New Zealand and Papua New Guinea have pledged to work together more closely at a leaders summit in Auckland.
PNG prime minister James Marape began his four day state visit to New Zealand with bilateral discussions with his New Zealand counterpart, Jacinda Ardern.
Ms Ardern said while PNG was an important partner to New Zealand, its proximity had hindered the two countries having more engagements.
However, the two leaders have agreed to change that, she said.
"Papua New Guinea is the largest Pacific island country and leader in the region. But proximity has often meant that we have perhaps not had as much engagement than we otherwise may have. And so you (Mr Marape) and I discussed that we'd like to collectively change that," Ms Ardern said.
As part of PNG's plan to reform its public service, Mr Marape said he was seeking New Zealand expertise to help PNG's state owned enterprises.
His government was studying the New Zealand public service as a kind of model, he said.
"Some of the exchanges we've had on the table with Prime Minister Ardern was for us to also source some retiree New Zealand public servants at the public service level but also at the board level who can come and sit in some of our state-owned enterprises."

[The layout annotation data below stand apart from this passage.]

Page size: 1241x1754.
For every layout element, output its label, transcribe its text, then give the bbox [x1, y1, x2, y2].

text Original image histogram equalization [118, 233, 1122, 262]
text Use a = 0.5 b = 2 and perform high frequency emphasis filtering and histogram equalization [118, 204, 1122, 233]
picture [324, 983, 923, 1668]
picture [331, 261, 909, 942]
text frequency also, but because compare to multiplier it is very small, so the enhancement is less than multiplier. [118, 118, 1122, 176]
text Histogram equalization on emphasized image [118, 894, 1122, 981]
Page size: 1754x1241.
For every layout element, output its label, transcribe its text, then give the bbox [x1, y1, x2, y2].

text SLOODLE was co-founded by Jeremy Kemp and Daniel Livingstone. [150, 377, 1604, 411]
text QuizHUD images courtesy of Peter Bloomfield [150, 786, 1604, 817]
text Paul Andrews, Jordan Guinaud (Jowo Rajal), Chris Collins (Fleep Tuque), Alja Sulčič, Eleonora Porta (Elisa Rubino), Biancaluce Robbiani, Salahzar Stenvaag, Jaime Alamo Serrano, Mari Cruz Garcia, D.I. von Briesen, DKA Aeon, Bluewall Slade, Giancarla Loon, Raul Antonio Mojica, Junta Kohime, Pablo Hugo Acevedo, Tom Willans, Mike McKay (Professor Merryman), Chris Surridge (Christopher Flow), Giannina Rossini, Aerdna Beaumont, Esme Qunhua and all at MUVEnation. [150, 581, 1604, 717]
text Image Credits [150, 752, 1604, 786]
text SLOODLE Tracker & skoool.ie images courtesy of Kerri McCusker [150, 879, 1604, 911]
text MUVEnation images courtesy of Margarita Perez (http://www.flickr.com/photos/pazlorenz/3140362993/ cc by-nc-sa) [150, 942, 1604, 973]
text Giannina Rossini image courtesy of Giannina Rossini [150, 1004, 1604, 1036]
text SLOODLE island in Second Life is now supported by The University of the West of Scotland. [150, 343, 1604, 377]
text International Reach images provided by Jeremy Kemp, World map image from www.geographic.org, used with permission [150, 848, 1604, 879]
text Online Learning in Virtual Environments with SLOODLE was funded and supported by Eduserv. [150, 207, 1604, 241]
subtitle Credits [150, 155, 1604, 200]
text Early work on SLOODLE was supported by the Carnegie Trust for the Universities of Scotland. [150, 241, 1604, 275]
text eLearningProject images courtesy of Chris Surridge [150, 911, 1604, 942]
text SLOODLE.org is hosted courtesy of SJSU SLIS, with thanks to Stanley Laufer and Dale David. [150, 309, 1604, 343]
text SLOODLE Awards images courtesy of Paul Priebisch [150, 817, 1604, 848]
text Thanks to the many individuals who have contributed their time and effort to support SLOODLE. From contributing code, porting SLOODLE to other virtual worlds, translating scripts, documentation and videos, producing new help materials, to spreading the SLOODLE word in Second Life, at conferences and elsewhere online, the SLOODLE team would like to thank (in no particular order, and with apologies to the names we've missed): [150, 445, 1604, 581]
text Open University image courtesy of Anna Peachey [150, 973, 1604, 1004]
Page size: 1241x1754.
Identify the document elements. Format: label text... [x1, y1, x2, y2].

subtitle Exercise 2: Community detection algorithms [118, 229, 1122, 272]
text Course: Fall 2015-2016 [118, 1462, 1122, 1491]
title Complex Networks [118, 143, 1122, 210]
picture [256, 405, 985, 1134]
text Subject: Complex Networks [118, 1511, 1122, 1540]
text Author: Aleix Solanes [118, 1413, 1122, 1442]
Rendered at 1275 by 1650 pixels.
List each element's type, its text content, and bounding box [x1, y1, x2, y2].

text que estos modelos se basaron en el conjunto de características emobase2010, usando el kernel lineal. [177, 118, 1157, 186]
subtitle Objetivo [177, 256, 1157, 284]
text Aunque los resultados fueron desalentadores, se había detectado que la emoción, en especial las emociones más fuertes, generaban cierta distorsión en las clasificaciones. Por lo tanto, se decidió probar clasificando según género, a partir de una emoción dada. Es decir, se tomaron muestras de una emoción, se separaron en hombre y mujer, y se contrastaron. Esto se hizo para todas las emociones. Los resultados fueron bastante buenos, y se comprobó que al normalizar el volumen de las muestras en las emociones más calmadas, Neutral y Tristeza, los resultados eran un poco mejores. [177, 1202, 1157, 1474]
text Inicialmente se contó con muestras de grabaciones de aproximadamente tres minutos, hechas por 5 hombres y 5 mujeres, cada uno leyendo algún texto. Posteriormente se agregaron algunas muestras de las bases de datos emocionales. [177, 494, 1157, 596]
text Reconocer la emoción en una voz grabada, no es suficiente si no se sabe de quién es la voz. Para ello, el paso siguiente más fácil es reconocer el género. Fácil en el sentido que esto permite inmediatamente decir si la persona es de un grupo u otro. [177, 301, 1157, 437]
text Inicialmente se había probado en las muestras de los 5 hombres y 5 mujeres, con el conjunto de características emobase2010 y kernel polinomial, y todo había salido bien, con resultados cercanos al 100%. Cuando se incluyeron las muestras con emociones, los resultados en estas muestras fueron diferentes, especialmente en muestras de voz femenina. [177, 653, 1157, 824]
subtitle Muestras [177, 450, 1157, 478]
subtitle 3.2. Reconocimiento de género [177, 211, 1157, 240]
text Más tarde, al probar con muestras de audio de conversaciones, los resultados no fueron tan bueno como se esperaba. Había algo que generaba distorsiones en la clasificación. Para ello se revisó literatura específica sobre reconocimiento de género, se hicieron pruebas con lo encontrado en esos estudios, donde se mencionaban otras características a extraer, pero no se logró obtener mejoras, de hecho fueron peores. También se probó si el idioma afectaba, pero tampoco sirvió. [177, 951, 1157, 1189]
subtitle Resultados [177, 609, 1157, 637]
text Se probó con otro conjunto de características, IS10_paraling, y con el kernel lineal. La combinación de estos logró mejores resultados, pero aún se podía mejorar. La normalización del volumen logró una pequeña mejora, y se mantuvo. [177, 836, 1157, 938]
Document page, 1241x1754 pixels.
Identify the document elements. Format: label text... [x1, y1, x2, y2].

Mr Marape said Ms Ardern also reassured him of New Zealand's commitment to the PNG Electrification Partnership, which aims to bring power to 70 percent of PNG by 2030.
The two leaders also discussed the recent independence referendum in Bougainville.
"On Bougainville, we discussed the post-referendum consultations and New Zealand's support to the peace process," Ms Ardern said.
While answering questions from journalists about Bougainville, Mr Marape took the opportunity to state his government would not entertain other PNG districts
seeking independence referendums.
"For PNG, we need to consolidate in other parts of the country to ensure that they don't entertain the thought of going down the path of referendum," he said.
"We are a nation of 1000 tribes. Other parts of our country may also entertain the thought of seceding from the greater country and so we need to secure our country from breaking up."
James Marape says the Bougainville referendum is non-binding and is yet to be discussed in the PNG parliament.